Candidates always try to let loose with a memorable zinger during high-profile debates. Ronald Reagan’s condescending and highly effective, “There you go again,” summed up Jimmy Carter’s penchant for big government and provided a pithy one-liner for his campaign.
Lloyd Bentsen gained a similar advantage when he told Dan Quayle, “Senator, you’re no Jack Kennedy.” That line has endured even though Bentsen and Michael Dukakis lost the election.
So it was understandable that Barack Obama would try for a similar zinger when, during a 2012 debate with Republican
| candidate Mitt Romney, he said, “The 1980s are now calling to ask for their foreign policy back.” Obama won the election, so many people might not remember that line, but it has all the relevance in the world right now (and thanks to theblaze.com for reminding people about it). He threw it in Romney’s face because Romney had suggested Russia posed a major foreign threat to the United States.
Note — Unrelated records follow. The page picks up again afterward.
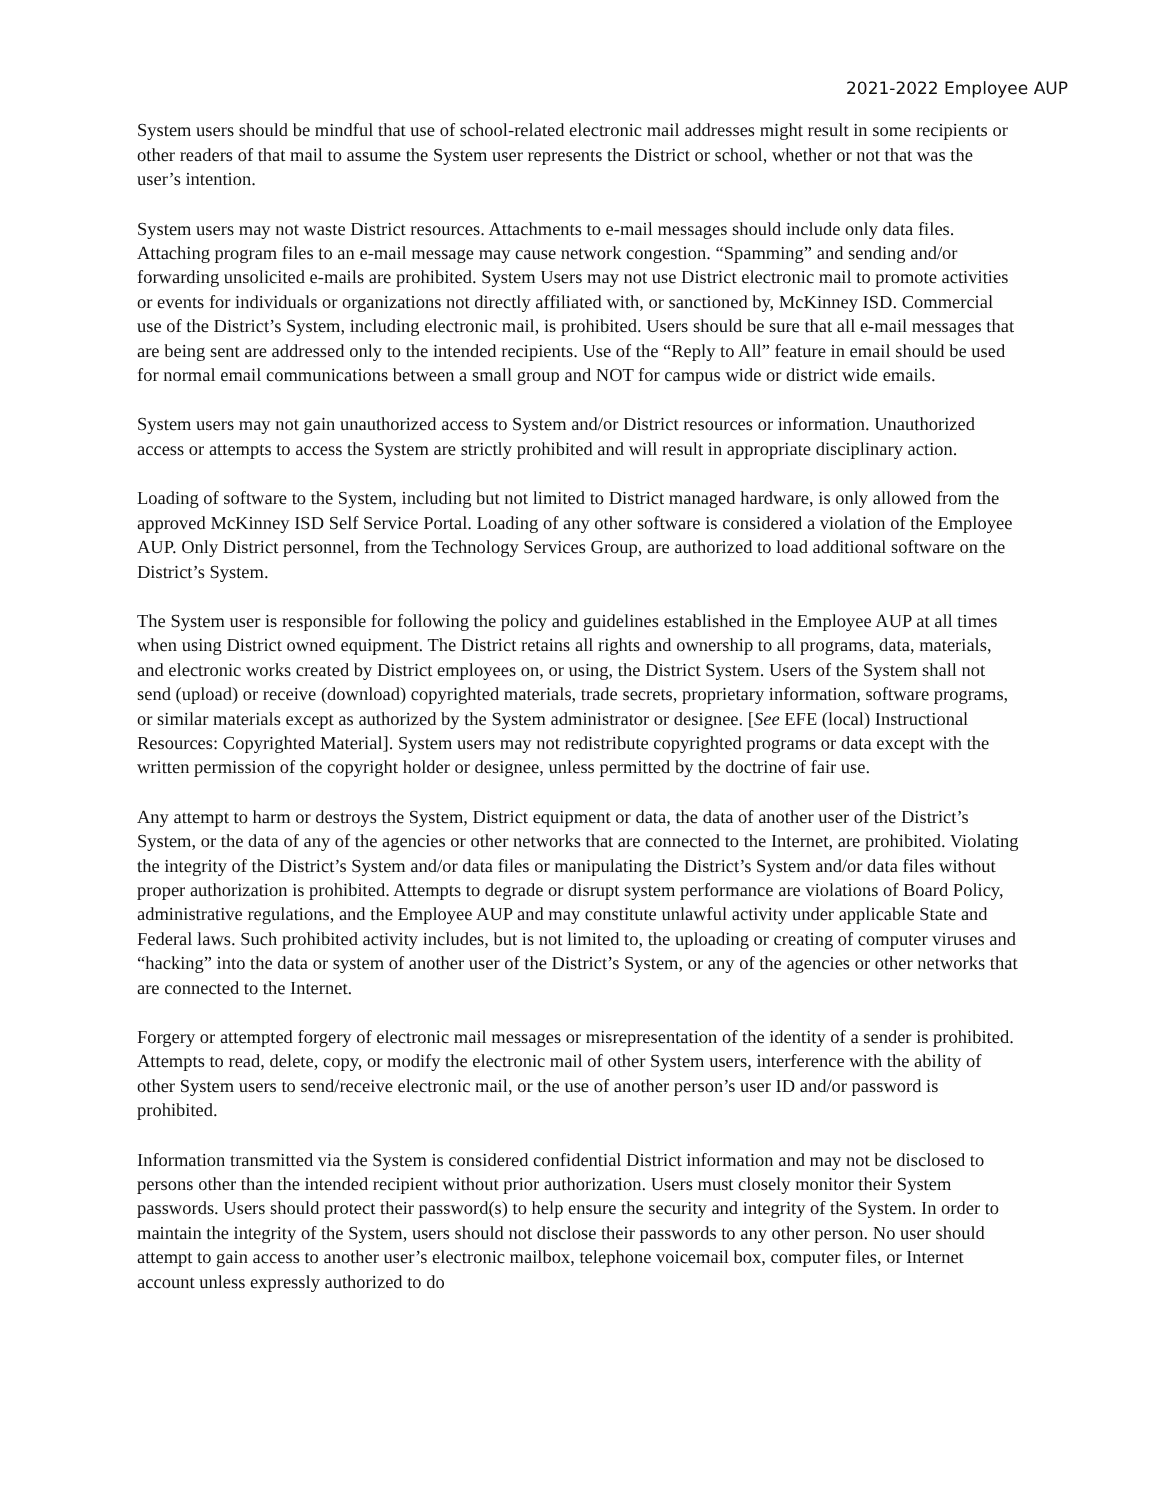2021-2022 Employee AUP
System users should be mindful that use of school-related electronic mail addresses might result in some recipients or other readers of that mail to assume the System user represents the District or school, whether or not that was the user’s intention.
System users may not waste District resources. Attachments to e-mail messages should include only data files. Attaching program files to an e-mail message may cause network congestion. “Spamming” and sending and/or forwarding unsolicited e-mails are prohibited. System Users may not use District electronic mail to promote activities or events for individuals or organizations not directly affiliated with, or sanctioned by, McKinney ISD. Commercial use of the District’s System, including electronic mail, is prohibited. Users should be sure that all e-mail messages that are being sent are addressed only to the intended recipients. Use of the “Reply to All” feature in email should be used for normal email communications between a small group and NOT for campus wide or district wide emails.
System users may not gain unauthorized access to System and/or District resources or information. Unauthorized access or attempts to access the System are strictly prohibited and will result in appropriate disciplinary action.
Loading of software to the System, including but not limited to District managed hardware, is only allowed from the approved McKinney ISD Self Service Portal. Loading of any other software is considered a violation of the Employee AUP. Only District personnel, from the Technology Services Group, are authorized to load additional software on the District’s System.
The System user is responsible for following the policy and guidelines established in the Employee AUP at all times when using District owned equipment. The District retains all rights and ownership to all programs, data, materials, and electronic works created by District employees on, or using, the District System. Users of the System shall not send (upload) or receive (download) copyrighted materials, trade secrets, proprietary information, software programs, or similar materials except as authorized by the System administrator or designee. [See EFE (local) Instructional Resources: Copyrighted Material]. System users may not redistribute copyrighted programs or data except with the written permission of the copyright holder or designee, unless permitted by the doctrine of fair use.
Any attempt to harm or destroys the System, District equipment or data, the data of another user of the District’s System, or the data of any of the agencies or other networks that are connected to the Internet, are prohibited. Violating the integrity of the District’s System and/or data files or manipulating the District’s System and/or data files without proper authorization is prohibited. Attempts to degrade or disrupt system performance are violations of Board Policy, administrative regulations, and the Employee AUP and may constitute unlawful activity under applicable State and Federal laws. Such prohibited activity includes, but is not limited to, the uploading or creating of computer viruses and “hacking” into the data or system of another user of the District’s System, or any of the agencies or other networks that are connected to the Internet.
Forgery or attempted forgery of electronic mail messages or misrepresentation of the identity of a sender is prohibited. Attempts to read, delete, copy, or modify the electronic mail of other System users, interference with the ability of other System users to send/receive electronic mail, or the use of another person’s user ID and/or password is prohibited.
Information transmitted via the System is considered confidential District information and may not be disclosed to persons other than the intended recipient without prior authorization. Users must closely monitor their System passwords. Users should protect their password(s) to help ensure the security and integrity of the System. In order to maintain the integrity of the System, users should not disclose their passwords to any other person. No user should attempt to gain access to another user’s electronic mailbox, telephone voicemail box, computer files, or Internet account unless expressly authorized to do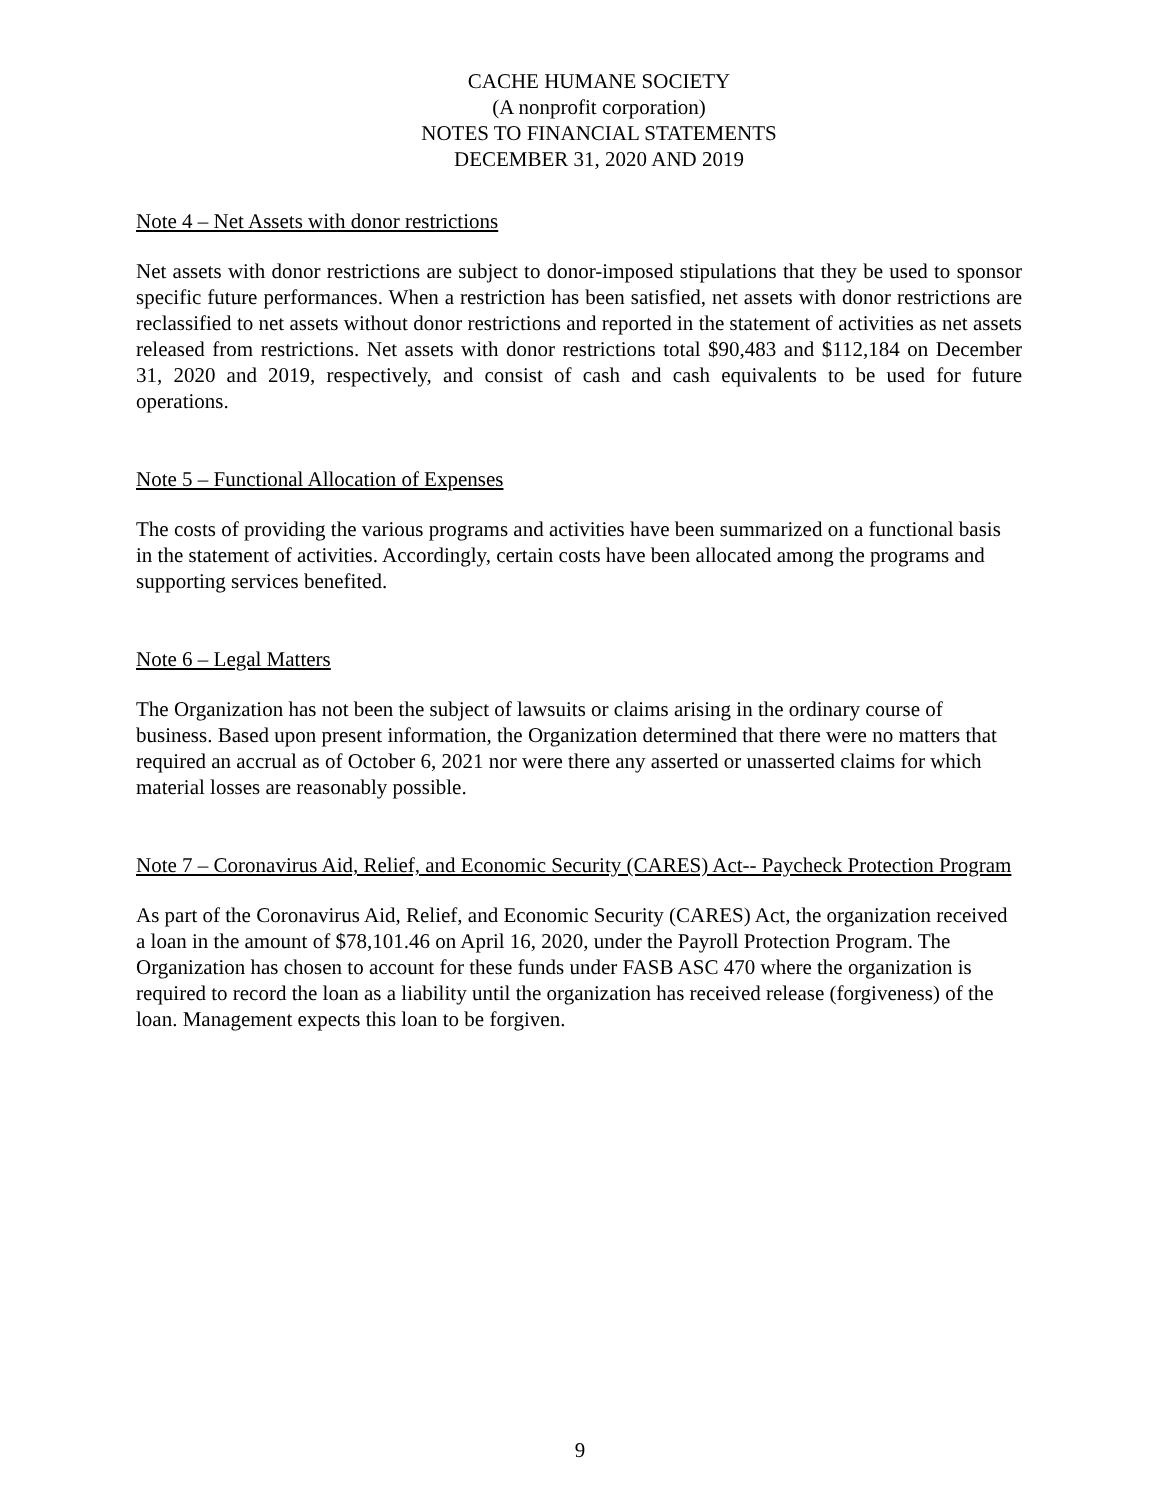CACHE HUMANE SOCIETY
(A nonprofit corporation)
NOTES TO FINANCIAL STATEMENTS
DECEMBER 31, 2020 AND 2019
Note 4 – Net Assets with donor restrictions
Net assets with donor restrictions are subject to donor-imposed stipulations that they be used to sponsor specific future performances. When a restriction has been satisfied, net assets with donor restrictions are reclassified to net assets without donor restrictions and reported in the statement of activities as net assets released from restrictions. Net assets with donor restrictions total $90,483 and $112,184 on December 31, 2020 and 2019, respectively, and consist of cash and cash equivalents to be used for future operations.
Note 5 – Functional Allocation of Expenses
The costs of providing the various programs and activities have been summarized on a functional basis in the statement of activities. Accordingly, certain costs have been allocated among the programs and supporting services benefited.
Note 6 – Legal Matters
The Organization has not been the subject of lawsuits or claims arising in the ordinary course of business. Based upon present information, the Organization determined that there were no matters that required an accrual as of October 6, 2021 nor were there any asserted or unasserted claims for which material losses are reasonably possible.
Note 7 – Coronavirus Aid, Relief, and Economic Security (CARES) Act-- Paycheck Protection Program
As part of the Coronavirus Aid, Relief, and Economic Security (CARES) Act, the organization received a loan in the amount of $78,101.46 on April 16, 2020, under the Payroll Protection Program. The Organization has chosen to account for these funds under FASB ASC 470 where the organization is required to record the loan as a liability until the organization has received release (forgiveness) of the loan. Management expects this loan to be forgiven.
9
This was a few months after Obama had been caught on an open mic telling Russian President Dmitry Medvedev he needed “space” because after the election he would have “more flexibility.” |
Russia, it seems, is now the nation’s No. 1 foreign policy concern. North Korea may shoot missiles into the sea, but it is run by a fanatic who has few allies willing to follow him out of the loony bin. Iran poses a regional threat but lately has been willing to negotiate. Al Qaida remains unpredictable and dangerous, but essentially is a loose confederation of outlaws. But Russia can upset the world’s geopolitical map.
House Intelligence Committee Chairman Mike Rogers, R-Mich., believes Obama’s policies emboldened Vladimir Putin to feel he could take liberties in Ukraine. Speaking to Fox News, he said this started when the administration retreated on siting a missile defense system in Poland and Czechoslovakia. More recently, Obama was effectively outmaneuvered by Putin in Syria, where the president supposedly had drawn a “red line” on the use of chemical weapons, which Syria had crossed with impunity.
“I think Putin is playing chess, and I think we're playing marbles,” Rogers said. “And I don't think it's even close.”
In an excellent piece in National Review, Ron Fournier summed up the naiveté of Bush, Obama and Secretary of State John Kerry by saying, “They're like new guys at a dangerous bar admiring the drapes while their wallets walk out the door.”
Putin sees an opportunity to reassert part of the Russian sphere of influence that was lost when the Soviet Union fell. He has, for more than a decade, posed a dangerous threat to freedom and U.S. foreign policy, even if U.S. leaders never perceived it as such.
The 2012 election was decided a long time ago, so there is no use in dwelling on how Romney clearly saw a reality Obama felt worthy of ridicule. But it is not unreasonable to say the United States should begin to treat Russia as one its biggest foreign threats, and that Obama should understand that the more timid the U.S. appears with its military, the more confident Putin appears to be with his.